[Start of Records for the task]

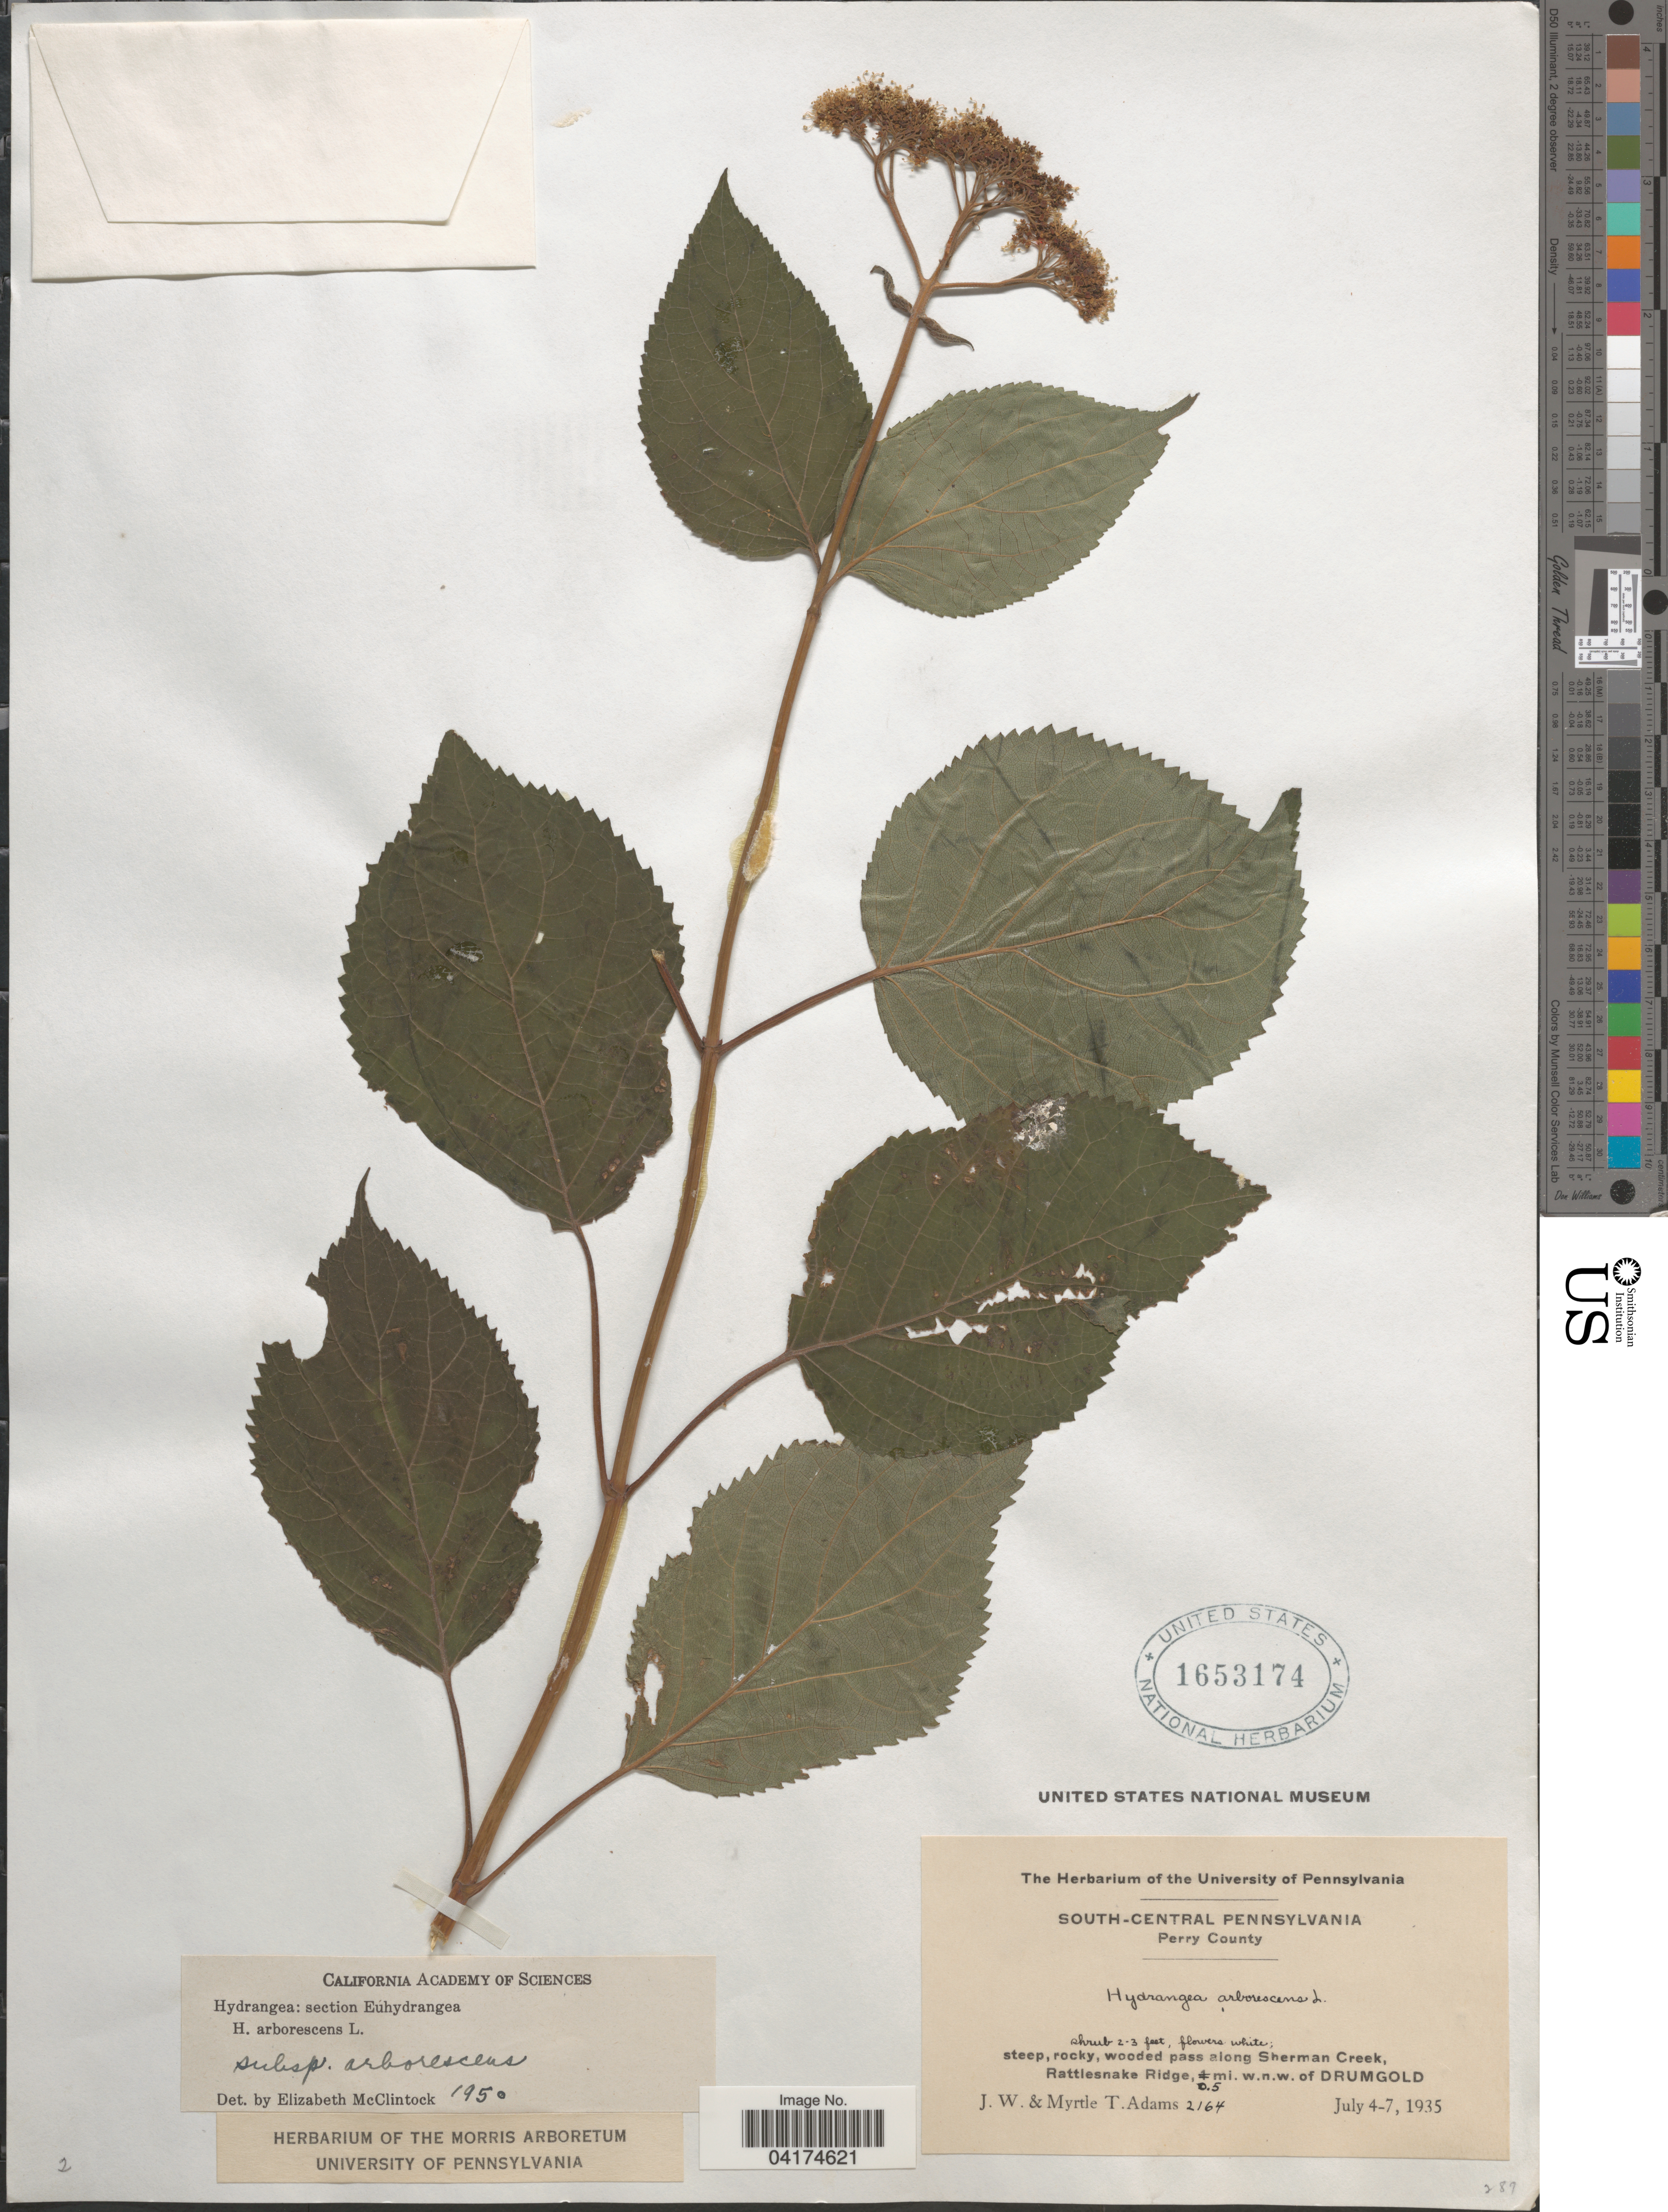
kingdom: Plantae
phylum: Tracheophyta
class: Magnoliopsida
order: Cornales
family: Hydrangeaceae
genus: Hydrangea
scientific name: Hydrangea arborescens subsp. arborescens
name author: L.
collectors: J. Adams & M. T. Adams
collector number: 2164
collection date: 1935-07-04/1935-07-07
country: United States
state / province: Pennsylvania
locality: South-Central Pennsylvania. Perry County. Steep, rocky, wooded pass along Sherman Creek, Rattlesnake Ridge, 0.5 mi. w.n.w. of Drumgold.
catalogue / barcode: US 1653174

[End of Records for the task]
[Start of Records for the task]

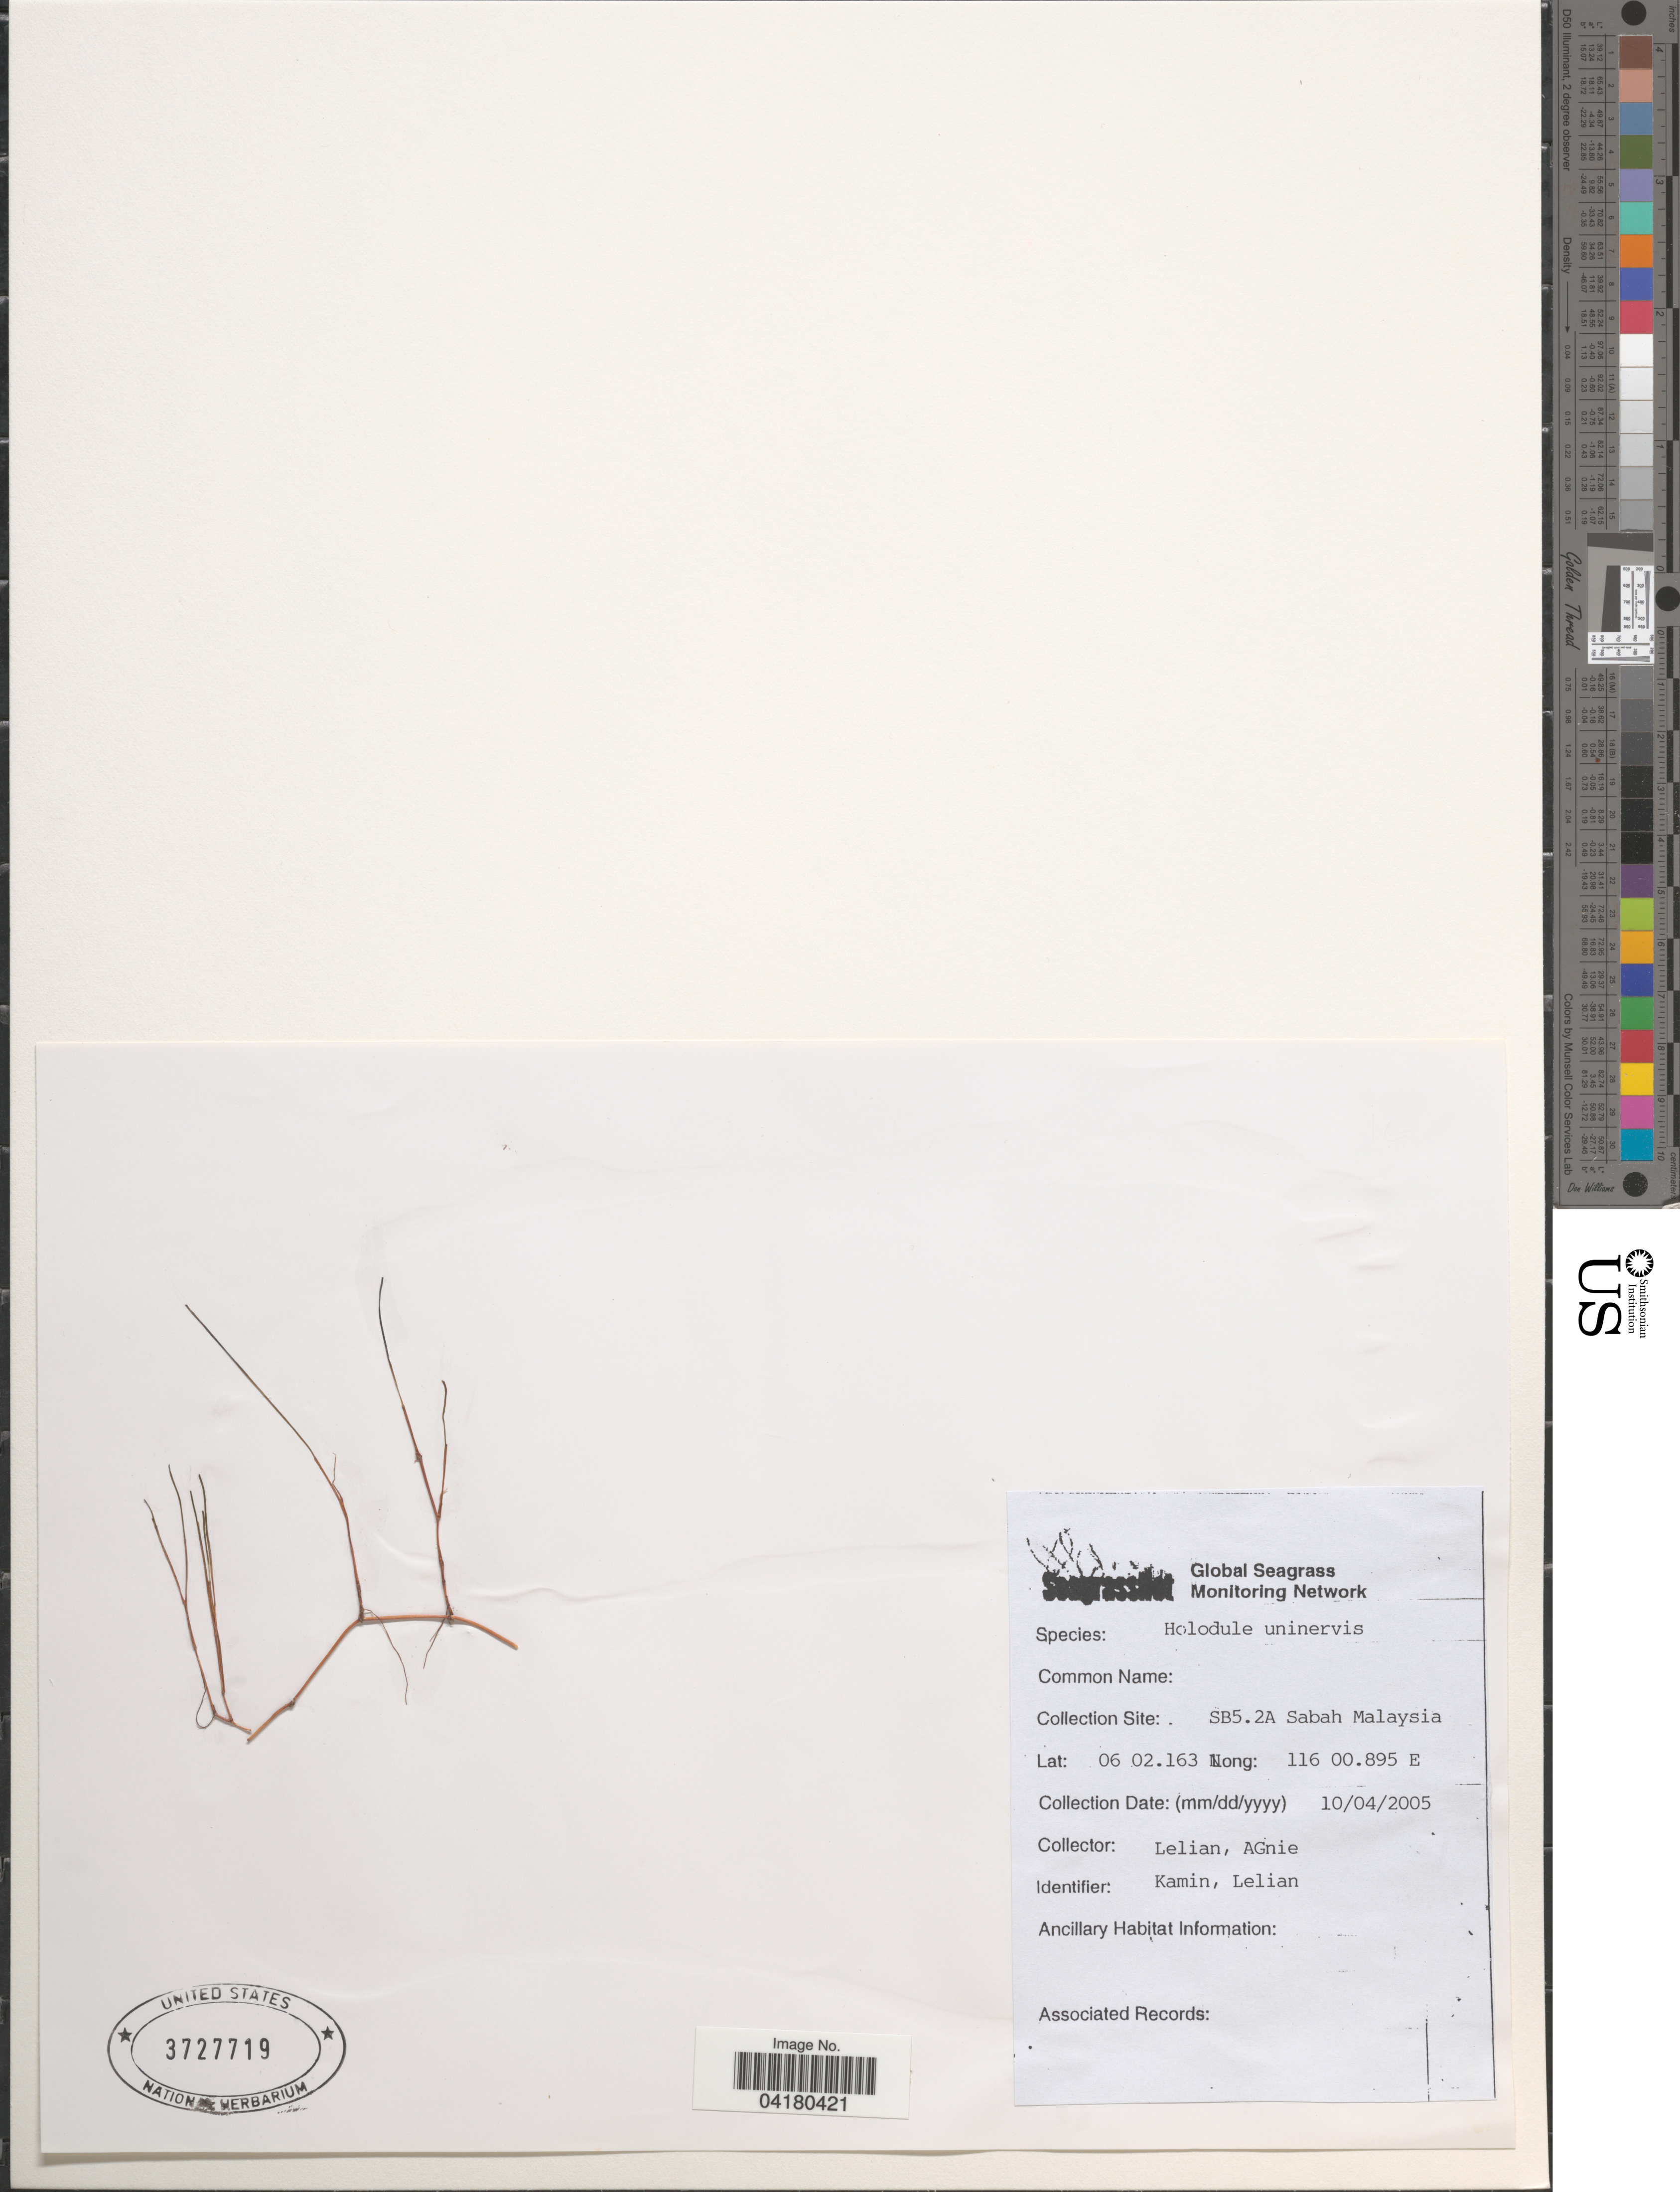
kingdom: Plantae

[End of Records for the task]

■ **Short problem**: Starting at the item containing "collector number: 2164" and ending at the one containing "locality: South-Central Pennsylvania.", give those items as a CSV with the columns field and value, one row per item. Put each entry in its own quoted field and replace any line breaks with spaces.

■ **The completed task**:
field,value
"collector number:","2164"
"collection date:","1935-07-04/1935-07-07"
"country:","United States"
"state / province:","Pennsylvania"
"locality:","South-Central Pennsylvania. Perry County. Steep, rocky, wooded pass along Sherman Creek, Rattlesnake Ridge, 0.5 mi. w.n.w. of Drumgold."